Thrust into a leadership position? Need to make important decisions quickly? Are others looking to you for inspiration, focus, motivation, mentoring, coaching, guidance? You make decisions, and others follow? Are you a leader?
A group of researchers led by psychologist Kurt Lewin set out to identify different styles of leadership. Although this was an early study, it was quite influential. Their research identified three major leadership styles. These types were identified as autocratic, participative leadership, also called “democratic,” and delegative leadership.
Autocratic leaders make decisions without consulting their teams. This is considered appropriate when decisions genuinely need to be made quickly, where there is not a need for input from others, and when team agreement is not necessary for a successful outcome.
Participative leaders, also called democratic, allow the team to provide input before making a decision, although the degree of input can vary from leader to leader. This type of leadership is important when team agreement matters, but can be quite difficult to manage where there are lots of different perspectives and ideas.
Delegative leadership is also referred to as laissez-faire leadership. In this style, the leader does not interfere with the work process and allows people within the team to make many of the decisions.
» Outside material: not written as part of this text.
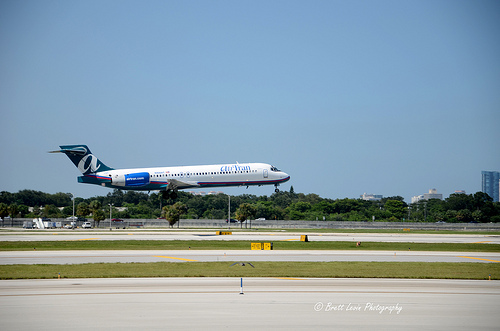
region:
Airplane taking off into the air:
[37, 118, 317, 208]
This works well when the team is highly capable and motivated, and when it does not need close monitoring or supervision. However, this style can also arise because the leader is lazy or distracted, and thus lead to failure.
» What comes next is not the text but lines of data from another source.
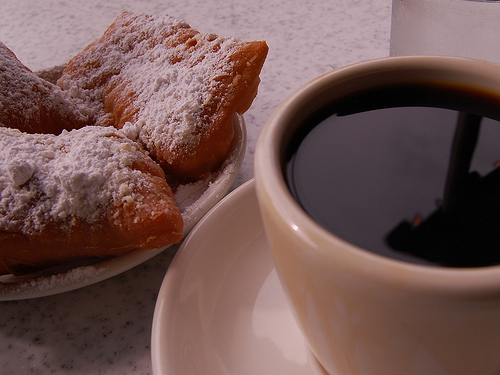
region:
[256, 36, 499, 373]
Tan cup of dark liquid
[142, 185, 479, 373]
Small circle saucer for cup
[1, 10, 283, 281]
Three pieces of bread items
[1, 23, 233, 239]
White powder on bread items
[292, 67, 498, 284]
Coffee in tan cup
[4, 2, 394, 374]
Food on white table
Inspirational leaders throughout out history have viewed leadership and inspiration from various points of view. For example, Sigmund Freud, considered the founder of the discipline of psychoanalysis, and for his theories of the unconscious mind, said: “[M]uch of what we do, and how we react, is in direct proportion to our desire, our craving – to feel important.” A leader who takes into account that those on his or her team all have a desire to feel important, can inspire and motivate them to do their very best work.
Henry Ford, founder of the Ford Motor Company, said “If there is any one secret of success, it lies in the ability to get to the other person’s point of view, and see things from that person’s angle as well as from your own.” Wow, pretty neat.
Dale Carnegie, considered by many to be one of the most common-sense, and inspirational, interpreters of dealing with other human beings, advocated the follow leadership principles:
Begin with praise and honest appreciation. When we acknowledge the value of a person has to our organization, we establish a positive tone for open communications. This technique would also appeal to Freud’s desire and craving of all people to feel important.
Call attention to people’s mistakes indirectly. This creates an environment that keeps associates from becoming defensive.
Talk about your own mistakes before criticizing the other person. This concept eliminates barriers and helps others to be more open.
Ask questions instead of giving direct orders. This concept allows the individual to take increasing ownership of both the problem and potential solutions.
Let the other person save face. In order to deal with inappropriate behavior, and yet still maintain their dignity, this approach is quite effective. It can often eliminate or reduce hard feelings.
Praise the slightest improvement and praise every improvement. Be “hearty in your approbation and lavish in your praise.” There is no better way to increase productivity, and efficiency and commitment of others than praise. Give recognition to your colleagues. Appeal to the individual’s craving to feel important.
Give the other person a fine reputation to live up to. When we set high expectations, we help others achieve their full potential.
Use encouragement. Make the fault seem easy to correct. By expressing our belief in another person’s ability to correct a fault, we give him or her confidence to improve their performance.
Make the other person happy about doing the thing you suggest. By encouraging a person’s desire to improve their performance, the leader can help develop attitudes and behaviors that are more productive.
Winston Churchill said: “ All the great things are simple, and many can be expressed in a single word: Freedom, Justice, Honor, Duty, Mercy, Hope.” A leader must constantly strive to enhance the potential of each of his or her team members. A leader must set the example for the team members to be their best. This is especially important in the area of attitude.
Benjamin Franklin said: “Any fool can criticize, condemn, and complain, and most fools do.” A leader, on the other hand, utilizes praise, makes their team members feel important and glad, even happy, to be productive team members.
“Character is like a tree and reputation like a shadow. The shadow is what we think of; the tree is the real thing.” said Abraham Lincoln. Be like a tree with deep roots. Show character. Inspire your team members to become their best! Coach, mentor, inspire. Set the example! Watch your team members follow your lead.
“Don’t judge each day by the harvest you reap, but by the seeds that you plant” said Robert Louis Stevenson. Be a great leader, plant some seeds, and watch your people grow professionally as well as personally.